If you take sex out of the equation, why would anyone watch women’s sports? There are mens DIII schools that have better basketball teams than the best WNBA team. How often are they on TV?

We’re not talking about the bare-legs illusion, we’re talking about something else. Why do you think they call it a “camel spin?”

Well, the OP did talk about skaters wearing “skirts, panties and hose rather than pants or tights”…

Anyway I don’t really see any emphasis on crotch. Just a display of body posture accentuated by their arms and legs.

http://sportsillustrated.cnn.com/inside_game/magazine/life_of_reilly/news/2002/01/16/life_of_reilly/

and note the inelegant circumlocution of the camel in the room here:

*Id. *

::fap::fap::fap::fap:::fap::

Well, they’re young women because few older women have bodies that move that way. The same applies to men; the 18-year-old football player is likely quicker and more flexible, and has more stamina than the 40-year-old. They’re pretty because they’re supposed to be: hair is styled and makeup applied and all their training means they never had a chance to get out-of-shape.

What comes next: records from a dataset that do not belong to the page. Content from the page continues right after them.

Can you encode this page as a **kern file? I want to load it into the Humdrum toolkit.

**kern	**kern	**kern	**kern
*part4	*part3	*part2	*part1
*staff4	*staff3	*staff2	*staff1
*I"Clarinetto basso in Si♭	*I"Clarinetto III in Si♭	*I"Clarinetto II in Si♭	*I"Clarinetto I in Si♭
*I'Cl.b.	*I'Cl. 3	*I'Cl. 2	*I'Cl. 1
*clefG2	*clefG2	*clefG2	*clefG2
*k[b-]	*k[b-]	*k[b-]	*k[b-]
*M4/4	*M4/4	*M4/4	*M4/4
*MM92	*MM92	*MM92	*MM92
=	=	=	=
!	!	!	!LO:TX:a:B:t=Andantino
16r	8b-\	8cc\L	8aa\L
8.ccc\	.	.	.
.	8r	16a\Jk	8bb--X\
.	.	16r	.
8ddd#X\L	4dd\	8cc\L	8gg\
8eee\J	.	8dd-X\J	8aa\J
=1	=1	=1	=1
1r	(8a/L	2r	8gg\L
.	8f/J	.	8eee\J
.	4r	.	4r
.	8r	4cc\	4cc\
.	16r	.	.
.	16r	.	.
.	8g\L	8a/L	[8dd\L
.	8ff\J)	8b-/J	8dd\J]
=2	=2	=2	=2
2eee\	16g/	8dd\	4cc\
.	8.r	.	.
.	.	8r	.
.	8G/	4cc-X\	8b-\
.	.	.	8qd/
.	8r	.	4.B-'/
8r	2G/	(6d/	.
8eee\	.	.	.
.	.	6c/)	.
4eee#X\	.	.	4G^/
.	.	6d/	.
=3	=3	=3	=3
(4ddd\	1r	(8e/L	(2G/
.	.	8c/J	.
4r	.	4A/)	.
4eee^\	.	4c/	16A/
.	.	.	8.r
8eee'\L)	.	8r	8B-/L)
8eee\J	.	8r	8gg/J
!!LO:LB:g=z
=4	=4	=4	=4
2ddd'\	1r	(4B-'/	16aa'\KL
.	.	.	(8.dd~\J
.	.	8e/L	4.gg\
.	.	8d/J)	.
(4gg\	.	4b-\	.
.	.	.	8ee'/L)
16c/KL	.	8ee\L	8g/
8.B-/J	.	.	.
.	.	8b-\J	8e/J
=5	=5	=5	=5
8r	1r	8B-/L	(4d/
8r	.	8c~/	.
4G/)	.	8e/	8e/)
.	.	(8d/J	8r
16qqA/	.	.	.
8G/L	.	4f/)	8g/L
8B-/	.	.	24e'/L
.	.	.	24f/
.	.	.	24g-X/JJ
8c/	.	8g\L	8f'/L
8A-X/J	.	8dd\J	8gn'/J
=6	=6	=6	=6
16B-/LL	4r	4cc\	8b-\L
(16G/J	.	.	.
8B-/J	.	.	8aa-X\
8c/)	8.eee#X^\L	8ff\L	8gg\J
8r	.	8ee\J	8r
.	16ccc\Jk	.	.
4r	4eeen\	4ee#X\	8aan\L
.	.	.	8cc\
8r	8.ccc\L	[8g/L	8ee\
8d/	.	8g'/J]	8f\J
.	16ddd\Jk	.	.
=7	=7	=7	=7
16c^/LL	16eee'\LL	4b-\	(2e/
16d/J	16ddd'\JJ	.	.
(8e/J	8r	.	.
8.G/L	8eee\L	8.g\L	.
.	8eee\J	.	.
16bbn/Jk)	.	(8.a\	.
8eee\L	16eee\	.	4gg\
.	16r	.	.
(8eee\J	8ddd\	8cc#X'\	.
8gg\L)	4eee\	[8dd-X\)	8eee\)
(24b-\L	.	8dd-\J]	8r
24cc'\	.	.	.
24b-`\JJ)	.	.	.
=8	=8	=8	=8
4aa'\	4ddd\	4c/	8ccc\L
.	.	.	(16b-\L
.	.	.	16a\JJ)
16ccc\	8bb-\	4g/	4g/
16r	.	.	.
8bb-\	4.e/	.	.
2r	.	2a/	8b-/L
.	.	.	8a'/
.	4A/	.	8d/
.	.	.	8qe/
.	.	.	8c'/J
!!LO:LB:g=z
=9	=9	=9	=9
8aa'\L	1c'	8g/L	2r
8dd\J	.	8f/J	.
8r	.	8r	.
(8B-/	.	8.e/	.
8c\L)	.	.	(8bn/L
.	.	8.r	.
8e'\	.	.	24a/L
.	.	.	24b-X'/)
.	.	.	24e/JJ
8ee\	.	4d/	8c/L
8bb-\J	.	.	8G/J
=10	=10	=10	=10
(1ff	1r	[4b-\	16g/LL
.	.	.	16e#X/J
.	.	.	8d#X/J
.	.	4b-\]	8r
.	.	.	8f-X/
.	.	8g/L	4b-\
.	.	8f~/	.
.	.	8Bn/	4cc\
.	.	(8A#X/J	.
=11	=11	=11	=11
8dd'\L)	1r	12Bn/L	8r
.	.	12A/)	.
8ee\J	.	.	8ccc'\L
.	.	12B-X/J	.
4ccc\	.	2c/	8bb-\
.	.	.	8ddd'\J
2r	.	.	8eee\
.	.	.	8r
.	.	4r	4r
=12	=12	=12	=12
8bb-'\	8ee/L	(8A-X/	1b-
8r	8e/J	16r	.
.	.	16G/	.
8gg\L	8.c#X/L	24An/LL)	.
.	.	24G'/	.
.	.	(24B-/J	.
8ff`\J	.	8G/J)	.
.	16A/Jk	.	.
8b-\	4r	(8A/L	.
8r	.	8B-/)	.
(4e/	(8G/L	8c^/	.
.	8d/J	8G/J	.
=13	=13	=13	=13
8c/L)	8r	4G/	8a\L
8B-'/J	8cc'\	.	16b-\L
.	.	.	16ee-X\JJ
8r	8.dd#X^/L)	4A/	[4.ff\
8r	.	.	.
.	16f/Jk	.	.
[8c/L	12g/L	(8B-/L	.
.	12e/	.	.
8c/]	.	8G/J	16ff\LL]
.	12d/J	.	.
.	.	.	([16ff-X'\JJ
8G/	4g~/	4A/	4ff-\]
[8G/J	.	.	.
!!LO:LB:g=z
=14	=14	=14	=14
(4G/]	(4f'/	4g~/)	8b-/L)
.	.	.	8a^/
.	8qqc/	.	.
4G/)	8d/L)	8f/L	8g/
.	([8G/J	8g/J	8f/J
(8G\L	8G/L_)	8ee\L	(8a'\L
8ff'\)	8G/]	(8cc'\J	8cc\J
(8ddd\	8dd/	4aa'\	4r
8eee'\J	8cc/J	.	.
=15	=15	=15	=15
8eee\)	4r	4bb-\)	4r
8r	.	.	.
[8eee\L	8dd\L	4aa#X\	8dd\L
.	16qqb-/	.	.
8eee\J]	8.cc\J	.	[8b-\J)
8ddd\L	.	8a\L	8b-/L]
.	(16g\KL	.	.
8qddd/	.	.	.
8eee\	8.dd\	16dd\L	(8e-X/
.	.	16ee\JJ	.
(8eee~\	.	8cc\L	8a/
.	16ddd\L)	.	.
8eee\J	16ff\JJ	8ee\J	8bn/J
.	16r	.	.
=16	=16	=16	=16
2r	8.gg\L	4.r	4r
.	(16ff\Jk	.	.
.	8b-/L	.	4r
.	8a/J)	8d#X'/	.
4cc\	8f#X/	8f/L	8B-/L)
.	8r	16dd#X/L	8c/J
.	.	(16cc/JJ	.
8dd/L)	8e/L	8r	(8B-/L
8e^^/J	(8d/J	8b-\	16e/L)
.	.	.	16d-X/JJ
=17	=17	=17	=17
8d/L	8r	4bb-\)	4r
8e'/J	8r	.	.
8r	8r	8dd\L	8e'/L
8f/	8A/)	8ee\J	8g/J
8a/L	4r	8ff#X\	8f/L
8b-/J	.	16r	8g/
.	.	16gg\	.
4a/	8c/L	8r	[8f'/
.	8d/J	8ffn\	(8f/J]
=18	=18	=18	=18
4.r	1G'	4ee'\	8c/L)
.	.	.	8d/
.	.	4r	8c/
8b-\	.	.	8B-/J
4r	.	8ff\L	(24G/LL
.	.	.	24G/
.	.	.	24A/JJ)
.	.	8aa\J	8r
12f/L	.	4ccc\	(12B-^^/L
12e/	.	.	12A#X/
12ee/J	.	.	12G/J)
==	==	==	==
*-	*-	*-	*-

I have no idea if the ones you’re seeing ever had sex or not; some of the ones I knew couldn’t get enough, to be totally honest. And finally, they probably look pre-pubescent because their physical development has been delayed due to the daily training, although more research is being done in this area–see this abstract, and from the link:

As for “short skirts, panties, and hose,” it has to be said that it’s really a leotard with a skirt sewn on–nothing different from the leotards that were worn in gyms and such for years, before women started working out in pants. IIRC, such outfits (one piece leotards with skirts) are mandated in the various figure skating rulebooks–it’s been years since I last saw one, but I do recall very strict dress requirements about what could and could not be worn in competition. Pants were always forbidden.

One more thing I see on preview: the camel spin has been called that for years. I’m sure it was in use before the term “cameltoe” came to mean what it does colloquialy today.

So why the crotch shots? I dunno. Partly balance, I suppose–you’re going to fall and fall hard unless you spread your legs to balance. Partly because it affords a certain level of difficulty–a spin is just a spin unless you can grab your foot and lift it over your head. Partly because of the laws of physics–you’re not going to be able to do a certain move unless you spread your legs so your feet each are on an outside edge. I’m no expert, but I come from a figure skating family, and lived with this stuff for years. There really isn’t anything sexual about it, regardless of the age of the skater–as with gymnasts, it’s all about being able to move freely.

And they get women defecting from the Court Volleyball routine. I read somewhere that a fair number of women who play Court Volleyball get fed up with the overly rigid coaches and confining rules, and the last thing they do before dropping out of the sport entirely is switch over to Beach Volleyball out of desperation. They’re usually pretty happy with the much looser structure, so they stay in the sport. Defections from Beach Volleyball to Court Volleyball aren’t anywheres near as common.

That’s all you needed to say in order to defeat your own argument, really.